**DATA EXCERPTS**.
== Segment start ==
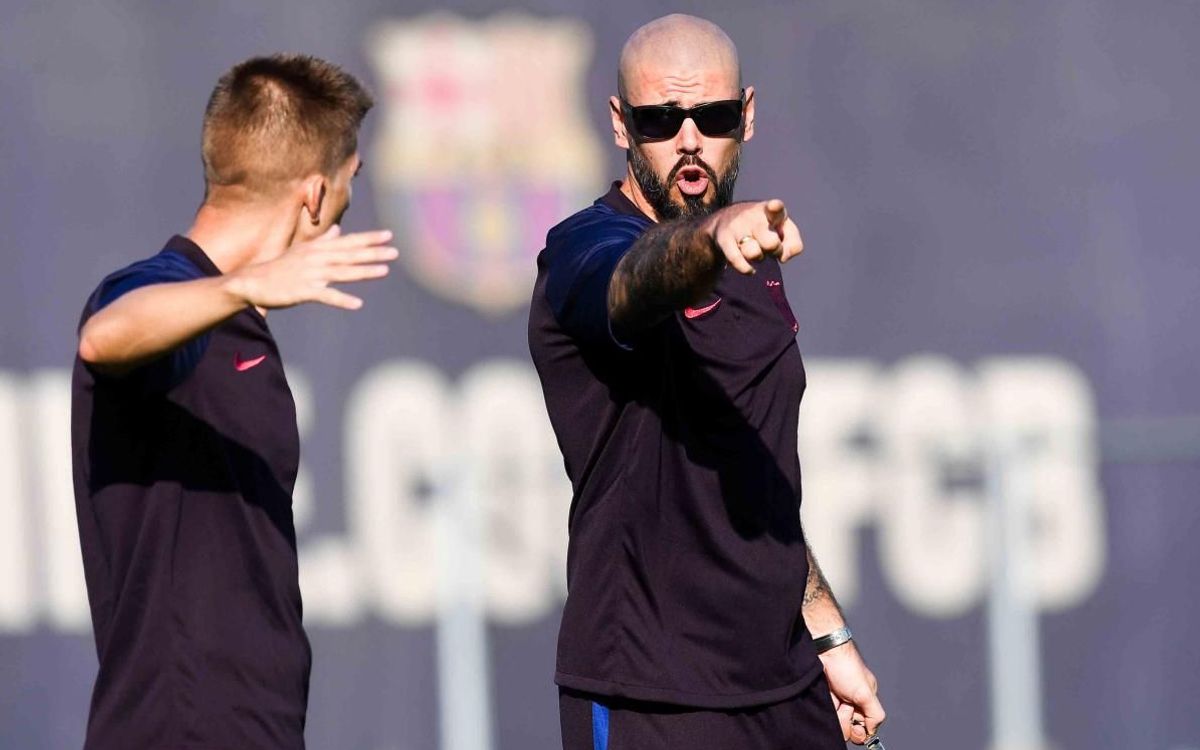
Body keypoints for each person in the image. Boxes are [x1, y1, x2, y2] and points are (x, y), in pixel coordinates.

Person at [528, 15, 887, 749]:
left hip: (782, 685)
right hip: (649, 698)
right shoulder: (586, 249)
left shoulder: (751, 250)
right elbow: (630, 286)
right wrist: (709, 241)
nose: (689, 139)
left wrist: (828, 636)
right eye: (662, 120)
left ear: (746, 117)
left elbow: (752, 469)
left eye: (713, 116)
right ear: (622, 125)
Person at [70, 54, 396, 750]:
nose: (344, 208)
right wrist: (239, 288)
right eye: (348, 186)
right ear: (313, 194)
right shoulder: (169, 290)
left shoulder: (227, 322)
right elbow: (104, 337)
== Segment end ==
== Segment start ==
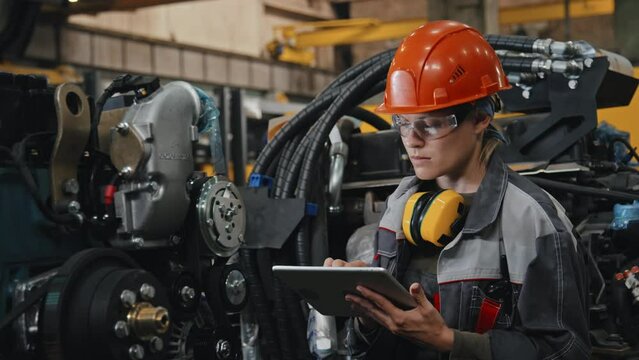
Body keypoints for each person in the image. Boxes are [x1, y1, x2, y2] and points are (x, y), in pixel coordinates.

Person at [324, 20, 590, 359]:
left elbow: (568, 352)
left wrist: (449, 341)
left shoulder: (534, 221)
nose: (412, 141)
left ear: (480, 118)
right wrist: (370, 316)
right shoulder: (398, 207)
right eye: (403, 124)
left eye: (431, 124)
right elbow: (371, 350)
== Segment end ==
**WORK ORDER**. The lines to return are those in the material above that hold "left".

**EXERCISE OUTPUT**.
left hip: (782, 685)
left shoulder: (751, 250)
left wrist: (828, 636)
left ear: (746, 117)
left elbow: (752, 469)
left eye: (713, 116)
left shoulder: (227, 322)
left elbow: (568, 352)
left wrist: (449, 341)
left shoulder: (534, 221)
left ear: (480, 118)
left eye: (431, 124)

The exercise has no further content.